**EXTRAIT CITÉ**

___

L'adossement des écoles fondamentales :
une priorité discriminante, inéquitable et contre-productive.
En vertu de quel principe accorder une priorité aux enfants issus de l'école fondamentale attachée au même établissement que le secondaire ?
Parmi les arguments avancés, j'entends principalement :
La continuité pédagogique, les flux naturels et traditionnels, la proximité entre les deux écoles offrant une plus grande stabilité aux enfants. Et, argument ultime, la liberté des parents de choisir l'école de leur enfant.
Par contre, rarement avancés, l'égalité, l'équité ou la mixité sociale.
Fausse continuité
La continuité est un leure, car il y a bien " rupture " entre le primaire et le secondaire. Tant de choses sont différentes : la formation des professeurs, l'organisation des cours, modes d'apprentissage, … qu'avancer un " continuum pégagogiques " me semble illusoire, et même si, au sein d'un même PO on tente de garder une certaine unité, cet argument est trop léger que pour le traduire en priorité. En pratique il est déjà difficile de maintenir une même pédagogie entre les professeurs d'un même établissement. Et je peux vouloir un type de pédagogie au primaire, et un autre au secondaire, c'est ma liberté de parent, et celle de l'enfant (à 12 ans, il peut également avoir quelques ambitions, plus réfléchies qu'à 2 ans !). Si l'on veut ériger ces princes en priorité, et être équitable, il faut que chaque école primaire soit adossée à une école secondaire assurant cette même continuité pédagogique. Mais au sortir du primaire, tous les enfants n'ont pas la même destinée, un autre type d'enseignement, une autre pédagogie, … peut mieux répondre à l'enfant. Il n'y a pas qu'un seul flux naturel, traditionnel ; le cursus scolaire n'est pas qu'un long fleuve tranquille. Il faudrait donc que chaque école primaire soit adossée à une " palette " d'écoles secondaires, afin d'offrir un maximum d'opportunités à la sortie, assurant un passage " en douceur " à chaque enfant, quel que soit sont orientation à l'entrée du secondaire. Et pour favoriser un minimum de mixité sociale, chaque école secondaire doit être adossée à une "palette" d'écoles primaires de profils socio-culturels différents.

___

D'après l'extrait sur l'adossement des écoles fondamentales, quels arguments sont rarement avancés pour justifier cette priorité ?

___

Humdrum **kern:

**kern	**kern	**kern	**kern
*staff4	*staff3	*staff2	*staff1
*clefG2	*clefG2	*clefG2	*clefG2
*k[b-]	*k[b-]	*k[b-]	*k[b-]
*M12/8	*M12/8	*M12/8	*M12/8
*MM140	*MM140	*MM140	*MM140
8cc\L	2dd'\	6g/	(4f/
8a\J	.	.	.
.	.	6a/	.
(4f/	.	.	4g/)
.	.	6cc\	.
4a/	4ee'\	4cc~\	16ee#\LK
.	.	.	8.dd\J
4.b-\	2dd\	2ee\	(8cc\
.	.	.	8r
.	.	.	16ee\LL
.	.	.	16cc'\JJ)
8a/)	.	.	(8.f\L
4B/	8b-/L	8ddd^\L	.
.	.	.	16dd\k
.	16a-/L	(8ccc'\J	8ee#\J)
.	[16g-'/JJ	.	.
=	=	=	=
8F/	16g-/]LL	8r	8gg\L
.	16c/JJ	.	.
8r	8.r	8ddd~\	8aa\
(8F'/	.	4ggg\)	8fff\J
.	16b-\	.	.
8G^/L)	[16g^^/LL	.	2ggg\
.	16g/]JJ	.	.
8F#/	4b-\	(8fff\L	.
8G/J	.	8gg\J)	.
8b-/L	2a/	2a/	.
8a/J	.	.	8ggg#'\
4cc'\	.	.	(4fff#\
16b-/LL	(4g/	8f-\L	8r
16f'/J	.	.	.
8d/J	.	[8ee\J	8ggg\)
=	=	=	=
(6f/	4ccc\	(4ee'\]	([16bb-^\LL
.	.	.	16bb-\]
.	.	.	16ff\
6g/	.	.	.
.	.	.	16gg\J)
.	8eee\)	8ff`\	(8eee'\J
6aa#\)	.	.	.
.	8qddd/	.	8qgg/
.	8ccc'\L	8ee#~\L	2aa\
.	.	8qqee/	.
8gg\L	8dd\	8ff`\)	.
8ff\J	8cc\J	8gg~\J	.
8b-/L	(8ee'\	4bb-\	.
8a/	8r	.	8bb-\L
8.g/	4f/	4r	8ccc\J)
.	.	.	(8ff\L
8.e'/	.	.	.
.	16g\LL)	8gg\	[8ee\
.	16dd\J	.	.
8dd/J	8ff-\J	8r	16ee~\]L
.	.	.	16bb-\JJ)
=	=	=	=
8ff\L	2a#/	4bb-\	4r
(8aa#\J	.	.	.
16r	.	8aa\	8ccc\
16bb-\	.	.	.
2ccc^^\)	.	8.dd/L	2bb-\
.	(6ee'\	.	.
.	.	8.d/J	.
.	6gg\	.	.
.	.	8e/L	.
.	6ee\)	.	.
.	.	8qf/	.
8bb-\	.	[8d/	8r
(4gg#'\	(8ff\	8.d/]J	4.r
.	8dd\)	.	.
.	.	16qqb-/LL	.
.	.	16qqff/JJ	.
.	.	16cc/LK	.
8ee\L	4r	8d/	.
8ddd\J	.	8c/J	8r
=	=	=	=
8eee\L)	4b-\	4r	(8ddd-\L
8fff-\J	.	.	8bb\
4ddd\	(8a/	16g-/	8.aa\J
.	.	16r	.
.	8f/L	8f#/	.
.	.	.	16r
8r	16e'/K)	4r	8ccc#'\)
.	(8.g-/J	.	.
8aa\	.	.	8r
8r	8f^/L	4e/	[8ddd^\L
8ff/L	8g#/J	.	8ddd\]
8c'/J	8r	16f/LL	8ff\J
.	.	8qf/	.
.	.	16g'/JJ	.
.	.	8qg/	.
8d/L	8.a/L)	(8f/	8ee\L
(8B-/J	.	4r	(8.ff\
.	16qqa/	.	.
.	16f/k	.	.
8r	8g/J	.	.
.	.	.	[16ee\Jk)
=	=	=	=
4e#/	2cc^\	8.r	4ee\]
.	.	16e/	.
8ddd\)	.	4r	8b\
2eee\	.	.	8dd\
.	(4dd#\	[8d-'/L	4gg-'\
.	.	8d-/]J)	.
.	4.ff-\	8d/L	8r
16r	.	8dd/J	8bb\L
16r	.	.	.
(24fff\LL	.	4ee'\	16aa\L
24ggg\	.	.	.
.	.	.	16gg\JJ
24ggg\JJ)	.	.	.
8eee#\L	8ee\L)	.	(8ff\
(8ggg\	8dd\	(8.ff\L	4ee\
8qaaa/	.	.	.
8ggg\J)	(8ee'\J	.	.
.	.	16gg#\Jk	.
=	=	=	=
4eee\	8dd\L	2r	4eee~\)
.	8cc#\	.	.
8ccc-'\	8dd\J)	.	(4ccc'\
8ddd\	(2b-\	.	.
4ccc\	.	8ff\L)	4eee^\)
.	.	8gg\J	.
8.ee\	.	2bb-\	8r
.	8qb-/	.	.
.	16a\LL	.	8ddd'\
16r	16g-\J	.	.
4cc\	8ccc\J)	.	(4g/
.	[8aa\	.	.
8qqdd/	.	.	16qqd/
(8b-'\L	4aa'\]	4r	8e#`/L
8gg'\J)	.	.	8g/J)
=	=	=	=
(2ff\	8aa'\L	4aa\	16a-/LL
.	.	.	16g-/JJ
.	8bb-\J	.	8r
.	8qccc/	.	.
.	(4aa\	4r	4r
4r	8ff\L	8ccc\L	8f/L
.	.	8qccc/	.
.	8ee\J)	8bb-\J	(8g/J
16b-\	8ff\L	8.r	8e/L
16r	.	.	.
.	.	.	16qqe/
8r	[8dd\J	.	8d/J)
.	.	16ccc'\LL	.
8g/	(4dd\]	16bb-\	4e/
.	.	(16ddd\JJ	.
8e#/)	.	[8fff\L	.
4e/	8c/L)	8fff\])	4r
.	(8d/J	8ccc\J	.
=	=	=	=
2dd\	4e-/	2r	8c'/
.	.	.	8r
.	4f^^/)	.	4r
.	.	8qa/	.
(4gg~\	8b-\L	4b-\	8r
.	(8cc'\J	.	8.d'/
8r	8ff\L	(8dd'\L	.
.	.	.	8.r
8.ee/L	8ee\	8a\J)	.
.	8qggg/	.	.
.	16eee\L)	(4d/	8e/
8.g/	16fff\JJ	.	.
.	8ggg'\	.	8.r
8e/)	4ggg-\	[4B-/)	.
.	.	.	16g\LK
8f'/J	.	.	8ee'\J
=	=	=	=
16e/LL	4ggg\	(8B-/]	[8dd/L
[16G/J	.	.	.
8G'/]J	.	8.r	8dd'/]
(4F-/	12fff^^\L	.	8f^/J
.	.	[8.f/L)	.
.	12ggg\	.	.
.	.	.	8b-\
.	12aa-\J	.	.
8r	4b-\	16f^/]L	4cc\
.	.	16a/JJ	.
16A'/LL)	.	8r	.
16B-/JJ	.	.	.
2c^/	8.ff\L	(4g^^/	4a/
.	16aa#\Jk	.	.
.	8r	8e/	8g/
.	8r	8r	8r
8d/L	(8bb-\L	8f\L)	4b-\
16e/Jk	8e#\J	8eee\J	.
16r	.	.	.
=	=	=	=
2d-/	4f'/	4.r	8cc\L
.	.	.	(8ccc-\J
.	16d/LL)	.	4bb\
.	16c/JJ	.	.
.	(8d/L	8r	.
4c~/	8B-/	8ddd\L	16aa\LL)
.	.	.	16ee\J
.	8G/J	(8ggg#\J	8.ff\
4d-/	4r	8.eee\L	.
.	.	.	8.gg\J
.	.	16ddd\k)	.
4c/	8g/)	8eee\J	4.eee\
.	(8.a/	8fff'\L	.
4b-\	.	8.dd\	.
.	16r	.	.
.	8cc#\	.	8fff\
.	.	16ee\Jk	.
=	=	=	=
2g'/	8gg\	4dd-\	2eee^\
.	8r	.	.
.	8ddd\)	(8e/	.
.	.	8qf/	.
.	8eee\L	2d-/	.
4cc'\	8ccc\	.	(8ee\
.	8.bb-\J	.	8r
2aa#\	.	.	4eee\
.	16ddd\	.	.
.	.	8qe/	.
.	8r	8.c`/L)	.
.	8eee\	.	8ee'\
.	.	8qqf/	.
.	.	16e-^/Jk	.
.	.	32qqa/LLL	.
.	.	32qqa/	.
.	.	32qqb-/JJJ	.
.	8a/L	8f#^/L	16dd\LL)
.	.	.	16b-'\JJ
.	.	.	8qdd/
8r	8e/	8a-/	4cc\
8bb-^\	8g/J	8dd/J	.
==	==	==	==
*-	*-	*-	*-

___

**SOLUTION RÉDIGÉE**
L'égalité, l'équité ou la mixité sociale.